## Data to examine
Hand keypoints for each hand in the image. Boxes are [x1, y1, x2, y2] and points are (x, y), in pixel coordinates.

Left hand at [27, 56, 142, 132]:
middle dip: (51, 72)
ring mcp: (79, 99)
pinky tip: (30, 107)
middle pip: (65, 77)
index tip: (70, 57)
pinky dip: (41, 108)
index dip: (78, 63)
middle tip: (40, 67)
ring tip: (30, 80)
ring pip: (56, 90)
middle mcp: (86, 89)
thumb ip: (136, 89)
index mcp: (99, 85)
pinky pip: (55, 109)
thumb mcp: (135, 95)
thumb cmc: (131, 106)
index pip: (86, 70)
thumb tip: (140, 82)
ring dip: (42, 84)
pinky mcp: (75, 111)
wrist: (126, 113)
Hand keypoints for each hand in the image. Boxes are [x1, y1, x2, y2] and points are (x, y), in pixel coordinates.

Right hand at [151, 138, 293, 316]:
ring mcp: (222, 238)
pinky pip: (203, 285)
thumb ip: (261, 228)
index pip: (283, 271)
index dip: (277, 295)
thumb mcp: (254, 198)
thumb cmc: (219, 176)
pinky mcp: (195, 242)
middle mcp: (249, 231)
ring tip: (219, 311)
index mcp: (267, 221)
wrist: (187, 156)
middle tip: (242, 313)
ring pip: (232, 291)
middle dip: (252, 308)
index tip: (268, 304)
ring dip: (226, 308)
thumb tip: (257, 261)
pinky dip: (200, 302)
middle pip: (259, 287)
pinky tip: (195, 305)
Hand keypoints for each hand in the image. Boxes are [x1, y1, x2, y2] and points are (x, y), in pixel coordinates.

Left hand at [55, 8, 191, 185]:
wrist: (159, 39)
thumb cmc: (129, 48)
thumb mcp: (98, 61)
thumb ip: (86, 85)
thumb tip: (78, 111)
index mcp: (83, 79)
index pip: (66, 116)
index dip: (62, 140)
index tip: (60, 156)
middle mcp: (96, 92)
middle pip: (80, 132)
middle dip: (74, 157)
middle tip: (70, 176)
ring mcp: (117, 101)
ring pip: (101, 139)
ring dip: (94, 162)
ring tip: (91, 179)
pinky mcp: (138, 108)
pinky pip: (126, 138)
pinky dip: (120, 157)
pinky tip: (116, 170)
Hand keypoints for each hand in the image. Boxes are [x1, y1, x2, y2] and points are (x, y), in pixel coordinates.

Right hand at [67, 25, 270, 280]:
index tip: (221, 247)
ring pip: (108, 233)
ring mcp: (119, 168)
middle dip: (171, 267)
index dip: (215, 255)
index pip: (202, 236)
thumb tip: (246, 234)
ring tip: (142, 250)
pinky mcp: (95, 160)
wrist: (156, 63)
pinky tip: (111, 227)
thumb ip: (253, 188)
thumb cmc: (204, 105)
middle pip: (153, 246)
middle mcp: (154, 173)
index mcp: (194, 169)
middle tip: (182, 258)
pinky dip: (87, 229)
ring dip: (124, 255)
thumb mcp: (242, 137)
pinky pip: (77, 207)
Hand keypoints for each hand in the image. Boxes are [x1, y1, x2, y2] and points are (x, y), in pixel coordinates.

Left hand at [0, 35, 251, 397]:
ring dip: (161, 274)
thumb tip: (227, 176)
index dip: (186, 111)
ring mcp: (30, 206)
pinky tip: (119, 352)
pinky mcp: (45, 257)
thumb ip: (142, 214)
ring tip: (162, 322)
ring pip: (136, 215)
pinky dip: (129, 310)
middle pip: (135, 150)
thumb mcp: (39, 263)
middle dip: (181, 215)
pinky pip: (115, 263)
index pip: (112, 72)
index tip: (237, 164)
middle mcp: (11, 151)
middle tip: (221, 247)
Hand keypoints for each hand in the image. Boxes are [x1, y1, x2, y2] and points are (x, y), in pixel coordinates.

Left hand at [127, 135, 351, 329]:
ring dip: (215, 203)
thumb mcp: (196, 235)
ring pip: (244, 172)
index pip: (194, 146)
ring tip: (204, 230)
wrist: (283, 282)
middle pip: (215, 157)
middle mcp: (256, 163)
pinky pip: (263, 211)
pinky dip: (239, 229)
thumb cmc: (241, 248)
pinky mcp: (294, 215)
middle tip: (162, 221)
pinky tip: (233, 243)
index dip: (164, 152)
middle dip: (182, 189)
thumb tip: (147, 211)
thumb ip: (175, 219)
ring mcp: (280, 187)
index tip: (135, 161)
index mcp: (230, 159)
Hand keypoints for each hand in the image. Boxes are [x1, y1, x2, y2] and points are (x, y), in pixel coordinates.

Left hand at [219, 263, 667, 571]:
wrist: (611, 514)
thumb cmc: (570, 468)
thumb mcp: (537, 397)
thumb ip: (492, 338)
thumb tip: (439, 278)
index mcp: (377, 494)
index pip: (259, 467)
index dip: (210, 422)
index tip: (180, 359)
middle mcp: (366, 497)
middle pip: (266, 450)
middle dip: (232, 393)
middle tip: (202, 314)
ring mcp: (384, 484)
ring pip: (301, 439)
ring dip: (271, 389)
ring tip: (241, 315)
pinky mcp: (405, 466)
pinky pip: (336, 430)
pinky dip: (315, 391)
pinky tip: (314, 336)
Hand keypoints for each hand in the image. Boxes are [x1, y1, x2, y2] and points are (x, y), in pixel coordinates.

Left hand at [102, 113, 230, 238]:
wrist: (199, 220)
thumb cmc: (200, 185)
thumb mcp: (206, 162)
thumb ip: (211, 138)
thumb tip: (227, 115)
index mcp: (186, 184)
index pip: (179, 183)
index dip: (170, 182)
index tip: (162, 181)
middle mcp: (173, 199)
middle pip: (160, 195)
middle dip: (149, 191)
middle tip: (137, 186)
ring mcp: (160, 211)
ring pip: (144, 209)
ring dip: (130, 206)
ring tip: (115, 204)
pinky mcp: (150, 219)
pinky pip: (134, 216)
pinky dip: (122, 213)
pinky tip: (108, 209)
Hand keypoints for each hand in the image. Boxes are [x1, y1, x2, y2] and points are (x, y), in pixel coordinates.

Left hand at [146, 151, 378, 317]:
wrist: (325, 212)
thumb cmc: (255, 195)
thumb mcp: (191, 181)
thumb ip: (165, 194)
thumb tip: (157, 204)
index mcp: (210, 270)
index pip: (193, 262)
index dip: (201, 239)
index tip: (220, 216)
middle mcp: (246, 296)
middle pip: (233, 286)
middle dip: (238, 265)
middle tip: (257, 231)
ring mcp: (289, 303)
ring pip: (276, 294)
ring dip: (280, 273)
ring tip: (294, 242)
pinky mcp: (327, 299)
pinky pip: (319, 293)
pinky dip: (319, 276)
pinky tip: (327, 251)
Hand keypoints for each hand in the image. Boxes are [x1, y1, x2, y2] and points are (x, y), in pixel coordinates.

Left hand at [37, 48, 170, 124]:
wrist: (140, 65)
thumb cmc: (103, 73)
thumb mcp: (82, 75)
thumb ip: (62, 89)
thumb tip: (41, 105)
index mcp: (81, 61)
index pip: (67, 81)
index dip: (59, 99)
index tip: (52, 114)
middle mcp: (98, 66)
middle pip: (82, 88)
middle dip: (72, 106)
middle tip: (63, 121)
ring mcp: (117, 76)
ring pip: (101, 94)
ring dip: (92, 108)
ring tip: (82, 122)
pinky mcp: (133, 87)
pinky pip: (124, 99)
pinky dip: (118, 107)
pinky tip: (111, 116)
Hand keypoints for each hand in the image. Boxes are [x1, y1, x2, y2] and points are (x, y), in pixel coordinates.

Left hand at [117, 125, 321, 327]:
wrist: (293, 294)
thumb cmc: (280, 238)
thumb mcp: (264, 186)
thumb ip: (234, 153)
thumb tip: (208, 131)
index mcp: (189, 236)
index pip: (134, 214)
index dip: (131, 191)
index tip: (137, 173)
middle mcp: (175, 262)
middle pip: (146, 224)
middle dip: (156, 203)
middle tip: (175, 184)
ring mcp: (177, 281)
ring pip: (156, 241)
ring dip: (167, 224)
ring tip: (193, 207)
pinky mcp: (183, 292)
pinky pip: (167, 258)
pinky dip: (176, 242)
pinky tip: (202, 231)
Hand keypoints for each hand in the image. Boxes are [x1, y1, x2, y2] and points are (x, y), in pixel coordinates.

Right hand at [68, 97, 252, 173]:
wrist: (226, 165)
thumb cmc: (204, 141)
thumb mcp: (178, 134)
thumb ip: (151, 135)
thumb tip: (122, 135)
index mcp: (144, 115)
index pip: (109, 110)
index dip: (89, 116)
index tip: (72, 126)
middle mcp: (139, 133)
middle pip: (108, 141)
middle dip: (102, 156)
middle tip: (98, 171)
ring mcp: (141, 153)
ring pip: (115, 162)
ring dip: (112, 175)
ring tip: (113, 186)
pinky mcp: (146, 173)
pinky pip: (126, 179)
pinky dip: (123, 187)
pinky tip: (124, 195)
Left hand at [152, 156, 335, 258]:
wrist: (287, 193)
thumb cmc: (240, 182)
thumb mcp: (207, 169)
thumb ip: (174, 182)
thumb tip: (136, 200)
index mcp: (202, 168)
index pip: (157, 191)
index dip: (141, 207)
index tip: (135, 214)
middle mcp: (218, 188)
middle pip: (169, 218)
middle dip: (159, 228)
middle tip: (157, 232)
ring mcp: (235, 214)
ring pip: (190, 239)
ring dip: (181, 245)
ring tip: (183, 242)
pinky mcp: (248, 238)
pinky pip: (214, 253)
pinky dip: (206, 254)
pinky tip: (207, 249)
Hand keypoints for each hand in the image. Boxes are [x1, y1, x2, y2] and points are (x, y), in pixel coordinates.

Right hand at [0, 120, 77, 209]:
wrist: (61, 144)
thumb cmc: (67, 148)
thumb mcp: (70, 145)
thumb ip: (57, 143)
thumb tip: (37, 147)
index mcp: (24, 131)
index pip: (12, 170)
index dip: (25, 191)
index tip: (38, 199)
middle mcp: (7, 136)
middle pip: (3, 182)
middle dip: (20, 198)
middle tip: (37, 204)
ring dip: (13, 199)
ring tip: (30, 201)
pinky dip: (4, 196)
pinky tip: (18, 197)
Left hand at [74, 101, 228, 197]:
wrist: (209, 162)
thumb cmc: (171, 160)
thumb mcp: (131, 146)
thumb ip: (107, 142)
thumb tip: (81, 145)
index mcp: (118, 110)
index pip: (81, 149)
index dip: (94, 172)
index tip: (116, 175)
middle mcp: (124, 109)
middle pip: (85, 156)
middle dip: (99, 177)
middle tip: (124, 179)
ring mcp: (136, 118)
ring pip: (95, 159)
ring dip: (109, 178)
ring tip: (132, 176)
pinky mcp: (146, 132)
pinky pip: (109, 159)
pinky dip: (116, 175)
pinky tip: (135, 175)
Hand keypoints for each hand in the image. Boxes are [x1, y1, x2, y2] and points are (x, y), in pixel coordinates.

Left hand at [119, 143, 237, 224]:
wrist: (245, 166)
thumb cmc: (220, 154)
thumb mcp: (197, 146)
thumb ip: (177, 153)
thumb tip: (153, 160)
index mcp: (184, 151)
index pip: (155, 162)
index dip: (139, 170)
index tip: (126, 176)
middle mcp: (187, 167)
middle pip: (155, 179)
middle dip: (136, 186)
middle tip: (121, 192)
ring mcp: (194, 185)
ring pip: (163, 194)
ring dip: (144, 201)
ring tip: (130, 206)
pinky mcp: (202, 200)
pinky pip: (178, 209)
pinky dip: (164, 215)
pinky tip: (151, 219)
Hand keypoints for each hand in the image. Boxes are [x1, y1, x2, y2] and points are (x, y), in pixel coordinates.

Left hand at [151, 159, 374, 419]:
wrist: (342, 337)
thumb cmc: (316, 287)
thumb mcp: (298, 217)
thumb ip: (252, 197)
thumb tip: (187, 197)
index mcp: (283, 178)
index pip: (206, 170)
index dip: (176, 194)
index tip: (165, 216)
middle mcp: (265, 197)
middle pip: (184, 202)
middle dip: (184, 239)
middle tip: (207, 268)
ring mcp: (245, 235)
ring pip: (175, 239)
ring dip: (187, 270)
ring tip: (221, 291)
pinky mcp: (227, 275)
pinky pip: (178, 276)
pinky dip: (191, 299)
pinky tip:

## What to produce
Each line from the top of the material above through the line containing "middle mcp: (86, 89)" must be output exactly, and no other line.

## Reply to the exercise
Hand keypoints for each hand in the image. Boxes are [x1, y1, x2, y2] and points are (x, y), in pixel coordinates.

Left hand at [27, 56, 142, 132]:
middle dip: (51, 72)
ring mcp: (79, 99)
pinky tip: (30, 107)
middle pip: (65, 77)
index tip: (70, 57)
pinky dip: (41, 108)
index dip: (78, 63)
middle tip: (40, 67)
ring tip: (30, 80)
ring pip: (56, 90)
middle mcp: (86, 89)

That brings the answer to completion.